The problem: Any picture in the data below gets skipped; print all the rest exactly.

Source material:
• • • •
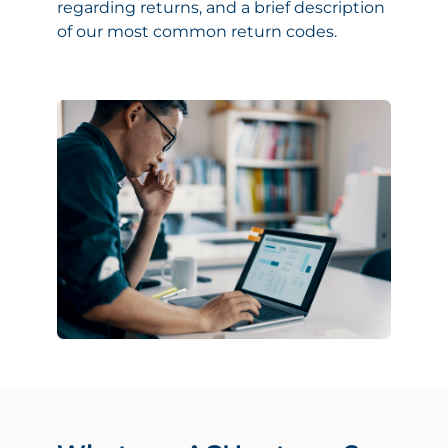
regarding returns, and a brief description
of our most common return codes.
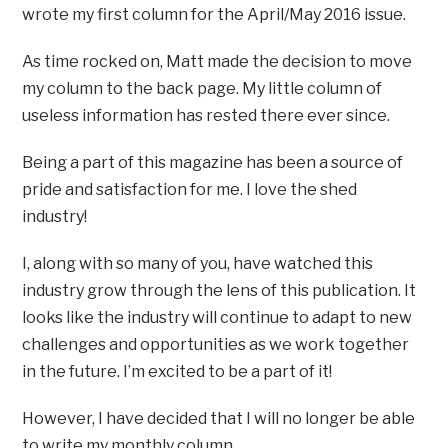
wrote my first column for the April/May 2016 issue.
As time rocked on, Matt made the decision to move
my column to the back page. My little column of
useless information has rested there ever since.
Being a part of this magazine has been a source of
pride and satisfaction for me. I love the shed
industry!
I, along with so many of you, have watched this
industry grow through the lens of this publication. It
looks like the industry will continue to adapt to new
challenges and opportunities as we work together
in the future. I’m excited to be a part of it!
However, I have decided that I will no longer be able
to write my monthly column.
• • • •
Solved problem:
regarding returns, and a brief description
of our most common return codes.
wrote my first column for the April/May 2016 issue.
As time rocked on, Matt made the decision to move
my column to the back page. My little column of
useless information has rested there ever since.
Being a part of this magazine has been a source of
pride and satisfaction for me. I love the shed
industry!
I, along with so many of you, have watched this
industry grow through the lens of this publication. It
looks like the industry will continue to adapt to new
challenges and opportunities as we work together
in the future. I’m excited to be a part of it!
However, I have decided that I will no longer be able
to write my monthly column.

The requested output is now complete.